#### [Exercise prompt]
Reproduce the entries that follow word for word, in their original order.

[begin Stored data]

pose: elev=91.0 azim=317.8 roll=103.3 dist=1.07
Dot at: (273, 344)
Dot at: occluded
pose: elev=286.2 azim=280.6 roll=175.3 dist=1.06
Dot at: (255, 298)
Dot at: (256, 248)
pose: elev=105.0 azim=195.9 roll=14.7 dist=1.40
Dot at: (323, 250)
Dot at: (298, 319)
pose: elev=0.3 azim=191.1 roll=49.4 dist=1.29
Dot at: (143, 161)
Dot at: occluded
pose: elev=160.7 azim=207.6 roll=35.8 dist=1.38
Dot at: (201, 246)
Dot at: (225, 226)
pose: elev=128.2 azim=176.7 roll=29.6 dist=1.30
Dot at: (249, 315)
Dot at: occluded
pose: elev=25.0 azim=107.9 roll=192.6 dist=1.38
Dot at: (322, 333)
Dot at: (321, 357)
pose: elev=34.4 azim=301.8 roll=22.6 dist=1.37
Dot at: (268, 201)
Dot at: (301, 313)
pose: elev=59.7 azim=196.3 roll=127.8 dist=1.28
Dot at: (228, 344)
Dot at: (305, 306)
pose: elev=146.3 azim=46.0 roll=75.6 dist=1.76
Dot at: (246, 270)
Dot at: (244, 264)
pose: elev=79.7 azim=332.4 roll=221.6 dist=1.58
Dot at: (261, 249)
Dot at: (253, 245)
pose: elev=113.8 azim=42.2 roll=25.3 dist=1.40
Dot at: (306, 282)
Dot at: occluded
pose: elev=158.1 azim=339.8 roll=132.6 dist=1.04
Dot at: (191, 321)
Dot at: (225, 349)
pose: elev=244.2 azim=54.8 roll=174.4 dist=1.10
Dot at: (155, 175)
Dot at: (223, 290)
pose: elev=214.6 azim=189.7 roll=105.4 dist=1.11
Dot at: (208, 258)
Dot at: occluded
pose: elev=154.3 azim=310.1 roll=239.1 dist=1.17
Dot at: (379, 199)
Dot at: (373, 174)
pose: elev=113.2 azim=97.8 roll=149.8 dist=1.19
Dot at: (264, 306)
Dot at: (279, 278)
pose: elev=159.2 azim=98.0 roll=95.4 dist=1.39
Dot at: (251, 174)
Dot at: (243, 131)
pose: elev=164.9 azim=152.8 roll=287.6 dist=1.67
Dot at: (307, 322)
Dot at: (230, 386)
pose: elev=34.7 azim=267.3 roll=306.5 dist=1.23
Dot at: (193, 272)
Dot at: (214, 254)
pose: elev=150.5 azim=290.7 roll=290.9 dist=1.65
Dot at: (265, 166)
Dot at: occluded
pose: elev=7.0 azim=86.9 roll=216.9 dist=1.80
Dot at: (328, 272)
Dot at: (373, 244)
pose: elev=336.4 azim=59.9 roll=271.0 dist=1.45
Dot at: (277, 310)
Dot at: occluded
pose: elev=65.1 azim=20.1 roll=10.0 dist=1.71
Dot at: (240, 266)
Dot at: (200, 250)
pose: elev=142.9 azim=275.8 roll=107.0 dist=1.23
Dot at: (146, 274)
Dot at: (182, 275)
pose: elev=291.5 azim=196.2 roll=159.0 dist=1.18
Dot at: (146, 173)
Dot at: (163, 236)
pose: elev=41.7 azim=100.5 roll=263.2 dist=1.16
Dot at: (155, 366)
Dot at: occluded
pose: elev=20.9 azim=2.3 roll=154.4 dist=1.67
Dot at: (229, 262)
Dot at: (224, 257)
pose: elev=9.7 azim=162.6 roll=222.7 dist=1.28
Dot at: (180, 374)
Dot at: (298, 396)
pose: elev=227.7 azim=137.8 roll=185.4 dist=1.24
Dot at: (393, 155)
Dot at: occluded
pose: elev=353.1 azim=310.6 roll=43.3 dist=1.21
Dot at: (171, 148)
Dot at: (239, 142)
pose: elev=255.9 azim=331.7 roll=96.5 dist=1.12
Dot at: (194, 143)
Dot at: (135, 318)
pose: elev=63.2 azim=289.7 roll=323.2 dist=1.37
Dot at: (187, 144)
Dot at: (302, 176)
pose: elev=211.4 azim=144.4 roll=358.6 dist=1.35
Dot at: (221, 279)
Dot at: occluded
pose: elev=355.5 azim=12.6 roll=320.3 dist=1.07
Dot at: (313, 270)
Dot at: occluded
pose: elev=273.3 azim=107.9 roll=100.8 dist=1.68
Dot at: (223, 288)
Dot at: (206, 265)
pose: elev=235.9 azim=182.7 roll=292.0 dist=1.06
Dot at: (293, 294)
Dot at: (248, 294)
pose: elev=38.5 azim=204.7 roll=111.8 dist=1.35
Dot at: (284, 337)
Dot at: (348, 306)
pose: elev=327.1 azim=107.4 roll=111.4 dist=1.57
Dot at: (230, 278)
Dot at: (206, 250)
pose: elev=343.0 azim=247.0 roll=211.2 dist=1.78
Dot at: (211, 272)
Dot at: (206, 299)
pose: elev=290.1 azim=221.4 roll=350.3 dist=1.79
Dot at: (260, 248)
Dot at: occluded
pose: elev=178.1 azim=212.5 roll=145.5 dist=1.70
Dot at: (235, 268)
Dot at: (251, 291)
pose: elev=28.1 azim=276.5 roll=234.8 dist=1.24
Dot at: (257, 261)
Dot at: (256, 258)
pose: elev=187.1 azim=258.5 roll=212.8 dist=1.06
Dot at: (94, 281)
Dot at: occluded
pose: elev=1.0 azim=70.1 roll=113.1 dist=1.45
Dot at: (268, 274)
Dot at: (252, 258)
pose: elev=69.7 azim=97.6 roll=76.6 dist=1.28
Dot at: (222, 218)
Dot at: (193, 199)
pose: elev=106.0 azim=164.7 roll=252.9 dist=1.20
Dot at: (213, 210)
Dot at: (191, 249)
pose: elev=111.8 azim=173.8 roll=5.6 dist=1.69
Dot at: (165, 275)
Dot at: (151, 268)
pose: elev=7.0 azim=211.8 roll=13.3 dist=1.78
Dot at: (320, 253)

[end Stored data]

#### [Worked solution]
pose: elev=91.0 azim=317.8 roll=103.3 dist=1.07
Dot at: (273, 344)
Dot at: occluded
pose: elev=286.2 azim=280.6 roll=175.3 dist=1.06
Dot at: (255, 298)
Dot at: (256, 248)
pose: elev=105.0 azim=195.9 roll=14.7 dist=1.40
Dot at: (323, 250)
Dot at: (298, 319)
pose: elev=0.3 azim=191.1 roll=49.4 dist=1.29
Dot at: (143, 161)
Dot at: occluded
pose: elev=160.7 azim=207.6 roll=35.8 dist=1.38
Dot at: (201, 246)
Dot at: (225, 226)
pose: elev=128.2 azim=176.7 roll=29.6 dist=1.30
Dot at: (249, 315)
Dot at: occluded
pose: elev=25.0 azim=107.9 roll=192.6 dist=1.38
Dot at: (322, 333)
Dot at: (321, 357)
pose: elev=34.4 azim=301.8 roll=22.6 dist=1.37
Dot at: (268, 201)
Dot at: (301, 313)
pose: elev=59.7 azim=196.3 roll=127.8 dist=1.28
Dot at: (228, 344)
Dot at: (305, 306)
pose: elev=146.3 azim=46.0 roll=75.6 dist=1.76
Dot at: (246, 270)
Dot at: (244, 264)
pose: elev=79.7 azim=332.4 roll=221.6 dist=1.58
Dot at: (261, 249)
Dot at: (253, 245)
pose: elev=113.8 azim=42.2 roll=25.3 dist=1.40
Dot at: (306, 282)
Dot at: occluded
pose: elev=158.1 azim=339.8 roll=132.6 dist=1.04
Dot at: (191, 321)
Dot at: (225, 349)
pose: elev=244.2 azim=54.8 roll=174.4 dist=1.10
Dot at: (155, 175)
Dot at: (223, 290)
pose: elev=214.6 azim=189.7 roll=105.4 dist=1.11
Dot at: (208, 258)
Dot at: occluded
pose: elev=154.3 azim=310.1 roll=239.1 dist=1.17
Dot at: (379, 199)
Dot at: (373, 174)
pose: elev=113.2 azim=97.8 roll=149.8 dist=1.19
Dot at: (264, 306)
Dot at: (279, 278)
pose: elev=159.2 azim=98.0 roll=95.4 dist=1.39
Dot at: (251, 174)
Dot at: (243, 131)
pose: elev=164.9 azim=152.8 roll=287.6 dist=1.67
Dot at: (307, 322)
Dot at: (230, 386)
pose: elev=34.7 azim=267.3 roll=306.5 dist=1.23
Dot at: (193, 272)
Dot at: (214, 254)
pose: elev=150.5 azim=290.7 roll=290.9 dist=1.65
Dot at: (265, 166)
Dot at: occluded
pose: elev=7.0 azim=86.9 roll=216.9 dist=1.80
Dot at: (328, 272)
Dot at: (373, 244)
pose: elev=336.4 azim=59.9 roll=271.0 dist=1.45
Dot at: (277, 310)
Dot at: occluded
pose: elev=65.1 azim=20.1 roll=10.0 dist=1.71
Dot at: (240, 266)
Dot at: (200, 250)
pose: elev=142.9 azim=275.8 roll=107.0 dist=1.23
Dot at: (146, 274)
Dot at: (182, 275)
pose: elev=291.5 azim=196.2 roll=159.0 dist=1.18
Dot at: (146, 173)
Dot at: (163, 236)
pose: elev=41.7 azim=100.5 roll=263.2 dist=1.16
Dot at: (155, 366)
Dot at: occluded
pose: elev=20.9 azim=2.3 roll=154.4 dist=1.67
Dot at: (229, 262)
Dot at: (224, 257)
pose: elev=9.7 azim=162.6 roll=222.7 dist=1.28
Dot at: (180, 374)
Dot at: (298, 396)
pose: elev=227.7 azim=137.8 roll=185.4 dist=1.24
Dot at: (393, 155)
Dot at: occluded
pose: elev=353.1 azim=310.6 roll=43.3 dist=1.21
Dot at: (171, 148)
Dot at: (239, 142)
pose: elev=255.9 azim=331.7 roll=96.5 dist=1.12
Dot at: (194, 143)
Dot at: (135, 318)
pose: elev=63.2 azim=289.7 roll=323.2 dist=1.37
Dot at: (187, 144)
Dot at: (302, 176)
pose: elev=211.4 azim=144.4 roll=358.6 dist=1.35
Dot at: (221, 279)
Dot at: occluded
pose: elev=355.5 azim=12.6 roll=320.3 dist=1.07
Dot at: (313, 270)
Dot at: occluded
pose: elev=273.3 azim=107.9 roll=100.8 dist=1.68
Dot at: (223, 288)
Dot at: (206, 265)
pose: elev=235.9 azim=182.7 roll=292.0 dist=1.06
Dot at: (293, 294)
Dot at: (248, 294)
pose: elev=38.5 azim=204.7 roll=111.8 dist=1.35
Dot at: (284, 337)
Dot at: (348, 306)
pose: elev=327.1 azim=107.4 roll=111.4 dist=1.57
Dot at: (230, 278)
Dot at: (206, 250)
pose: elev=343.0 azim=247.0 roll=211.2 dist=1.78
Dot at: (211, 272)
Dot at: (206, 299)
pose: elev=290.1 azim=221.4 roll=350.3 dist=1.79
Dot at: (260, 248)
Dot at: occluded
pose: elev=178.1 azim=212.5 roll=145.5 dist=1.70
Dot at: (235, 268)
Dot at: (251, 291)
pose: elev=28.1 azim=276.5 roll=234.8 dist=1.24
Dot at: (257, 261)
Dot at: (256, 258)
pose: elev=187.1 azim=258.5 roll=212.8 dist=1.06
Dot at: (94, 281)
Dot at: occluded
pose: elev=1.0 azim=70.1 roll=113.1 dist=1.45
Dot at: (268, 274)
Dot at: (252, 258)
pose: elev=69.7 azim=97.6 roll=76.6 dist=1.28
Dot at: (222, 218)
Dot at: (193, 199)
pose: elev=106.0 azim=164.7 roll=252.9 dist=1.20
Dot at: (213, 210)
Dot at: (191, 249)
pose: elev=111.8 azim=173.8 roll=5.6 dist=1.69
Dot at: (165, 275)
Dot at: (151, 268)
pose: elev=7.0 azim=211.8 roll=13.3 dist=1.78
Dot at: (320, 253)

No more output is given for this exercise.